Which lines in the records below contain the word "vállalkozásban", with case counting? Pull out each of those lines.

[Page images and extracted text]
=== Begin Enclosure ===
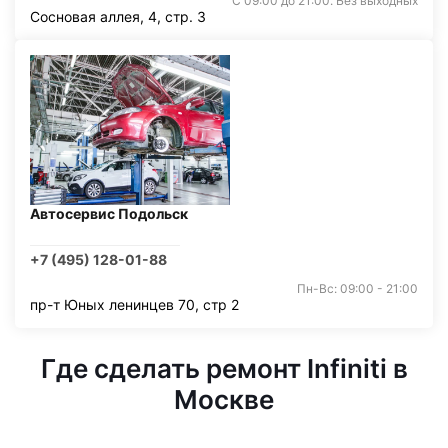
С 09:00 до 21:00. Без выходных
Сосновая аллея, 4, стр. 3
Автосервис Подольск
+7 (495) 128-01-88
Пн-Вс: 09:00 - 21:00
пр-т Юных ленинцев 70, стр 2
Где сделать ремонт Infiniti в
Москве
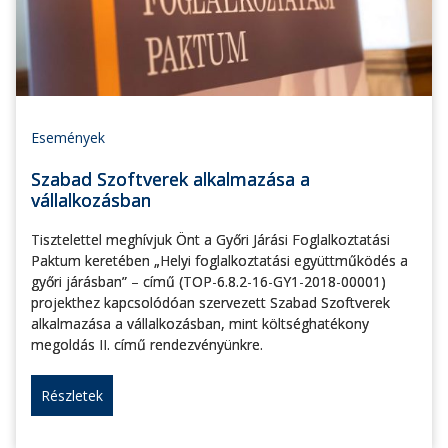
Események
Szabad Szoftverek alkalmazása a
vállalkozásban
Tisztelettel meghívjuk Önt a Győri Járási Foglalkoztatási
Paktum keretében „Helyi foglalkoztatási együttműködés a
győri járásban” – című (TOP-6.8.2-16-GY1-2018-00001)
projekthez kapcsolódóan szervezett Szabad Szoftverek
alkalmazása a vállalkozásban, mint költséghatékony
megoldás II. című rendezvényünkre.
Részletek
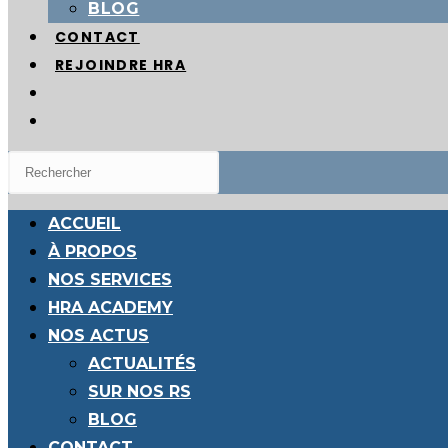
BLOG
CONTACT
REJOINDRE HRA
TOGGLE
WEBSITE
SEARCH
ACCUEIL
À PROPOS
NOS SERVICES
HRA ACADEMY
NOS ACTUS
ACTUALITÉS
SUR NOS RS
BLOG
CONTACT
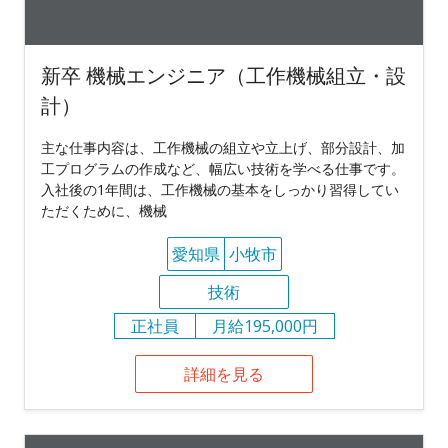
新卒 機械エンジニア（工作機械組立・設
計）
主な仕事内容は、工作機械の組立や立上げ、部分設計、加
工プログラムの作成など、幅広い技術を学べる仕事です。
入社後の1年間は、工作機械の基本をしっかり習得してい
ただくために、機械
愛知県
小牧市
技術
正社員
月給195,000円
詳細を見る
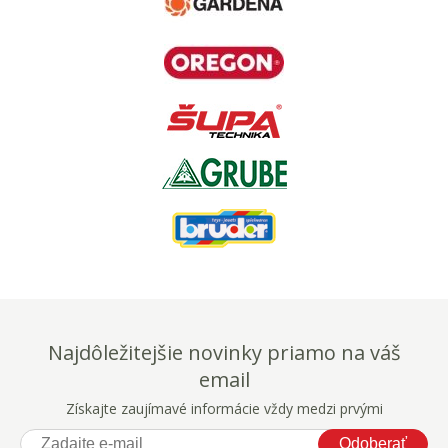
Najdôležitejšie novinky priamo na váš
email
Získajte zaujímavé informácie vždy medzi prvými
Odoberať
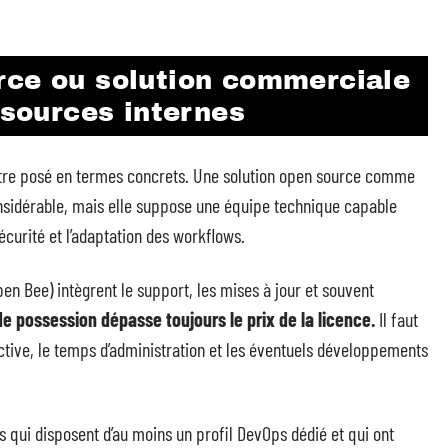
rce ou solution commerciale
ssources internes
tre posé en termes concrets. Une solution open source comme
considérable, mais elle suppose une équipe technique capable
écurité et l’adaptation des workflows.
n Bee) intègrent le support, les mises à jour et souvent
de possession dépasse toujours le prix de la licence.
Il faut
ective, le temps d’administration et les éventuels développements
qui disposent d’au moins un profil DevOps dédié et qui ont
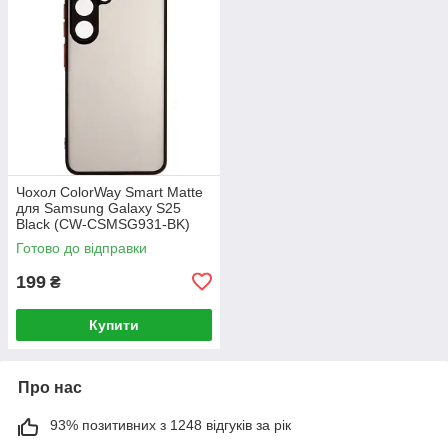
Чохол ColorWay Smart Matte
для Samsung Galaxy S25
Black (CW-CSMSG931-BK)
Готово до відправки
199
₴
Купити
Про нас
93% позитивних з 1248 відгуків за рік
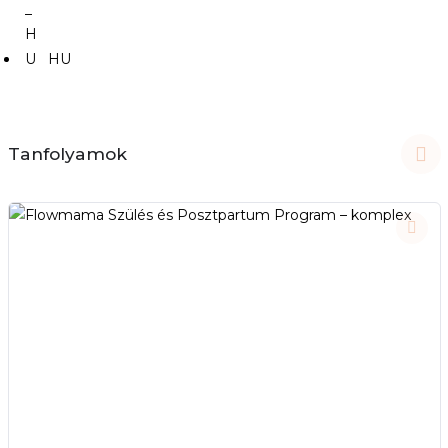
HU
Tanfolyamok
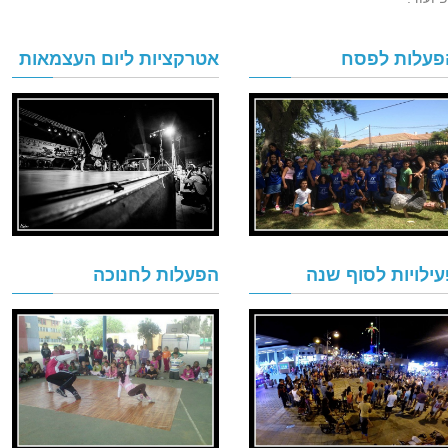
פעלות לפסח
אטרקציות ליום העצמאות
עילויות לסוף שנה
הפעלות לחנוכה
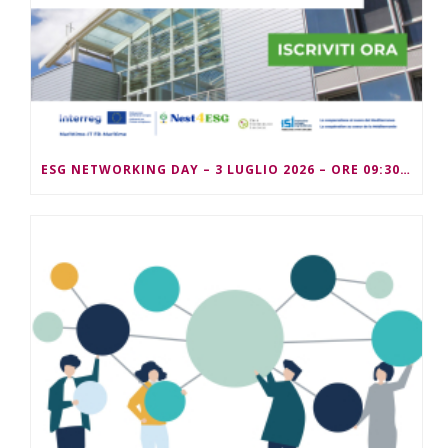
ESG NETWORKING DAY – 3 LUGLIO 2026 – ORE 09:30/13:00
=== End Enclosure ===
**ANSWER TO THE EXERCISE**
vállalkozásban
alkalmazása a vállalkozásban, mint költséghatékony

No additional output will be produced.